The silkmoth is led by pheromones to drive the vehicle to the target.

We thought we'd seen everything with driving dogs, but now silkmoths are muscling in. Maybe they don't know they're doing it, but researchers from the University of Tokyo have used the insects to steer tiny cars. The new research builds on previous research conducted by the team in 2013, and was published last month in the JoVE Video Journal.

The methodology taps into how moths sense the world around them: the sensitive scent receptors on their antennae. The researchers placed a target scented with female silkworm moth pheromones, then observed the tethered male moths driving the car toward that target.

How does a moth drive a car with no hands? With an air-supported trackball, much like a mouse trackball. As the moth crawls around on the ball toward the scented target, optical sensors track the ball's movement and translate that into steering, moving the car in the same direction.

In seven trials with seven different drivers, the moths consistently drove toward the target, although they arrived a little more slowly than moths that walked to the target on their own feet, an average of two seconds.

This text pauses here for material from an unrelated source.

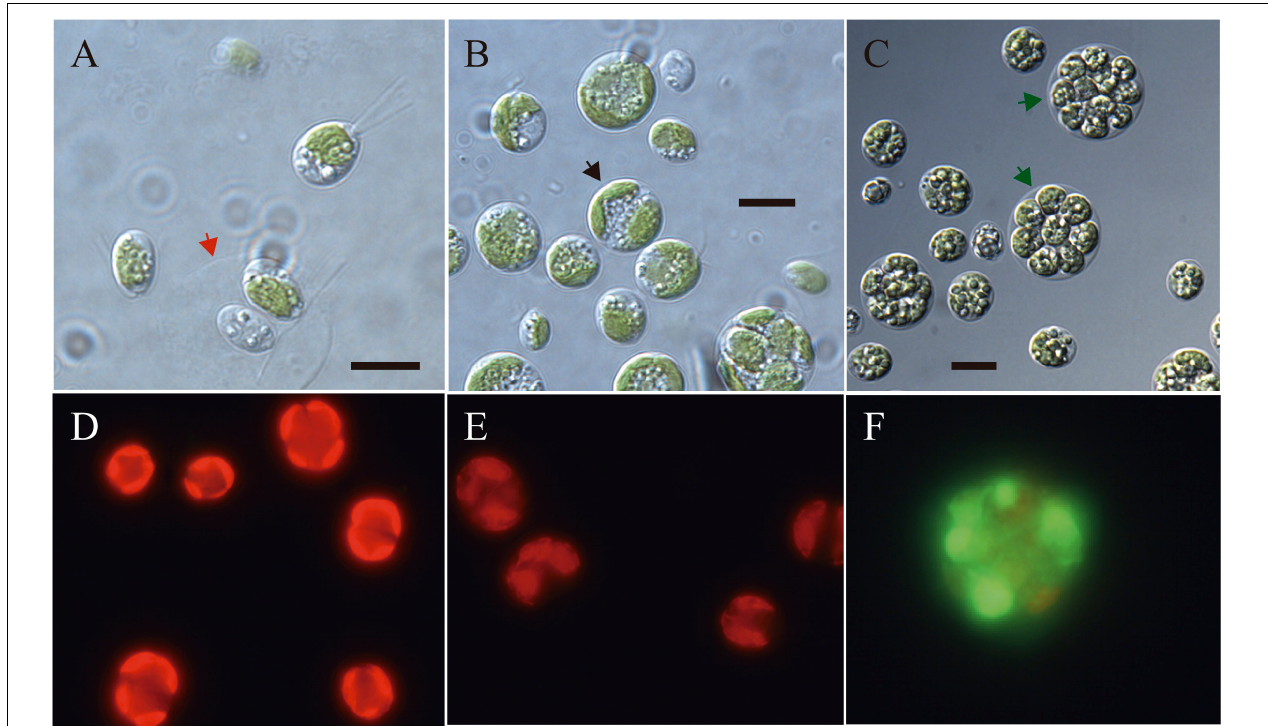
FIGURE 2 | (A–C) Light microscopy images of morphology of Chlorominima collina CCAP 6/1 (A) Zoospores with two flagella of equal length. The red arrow indicates the maternal cell wall, from which the zoospores emerged. (B) Vegetative cells in the process of cell division. Black arrow points to a cell in division. (C) Mature cells with higher amounts of starch grains and lipid droplets. Green arrows indicate zoospores within mother cell wall. (D–F) Fluorescence images of Chlorominima collina using CellROX Green dye for detection of ROS in vivo on the third day of exposure at the control temperature of 2 ◦ C (D) and at the treatment temperatures of 10 ◦ C (E) and 20 ◦ C (F) . In panels (D,E) red stained chloroplasts of dividing cells are observed and in panel (F) the dividing cell ( ≥ 4 zoospores) is almost completely stained green. Scale bars: 10 µ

What's the point? A scent-detecting robot could be employed in a variety of tasks, such as the detection of drugs or explosives, or even disaster victims. Currently, we rely on dogs for such tasks, but a robot controlled by an insect provides a prototype for a system based on insect behaviour.

"The insect-controlled robot has two major directions for future applications. The first direction is for engineering. As an autonomous robot controlled by the insect sensory-motor system, the insect-controlled robot will be a reference for mobile robots implemented with biological models," the study reads.

"The other major direction is definitely for biology. The insect-controlled robot can be regarded as a closed-loop experimental platform. In addition, robotic manipulation, a non-invasive way to alter the insect's sensory-motor relationship, will be further applied to investigate how the small insect brain can respond, learn, and adapt to new circumstances."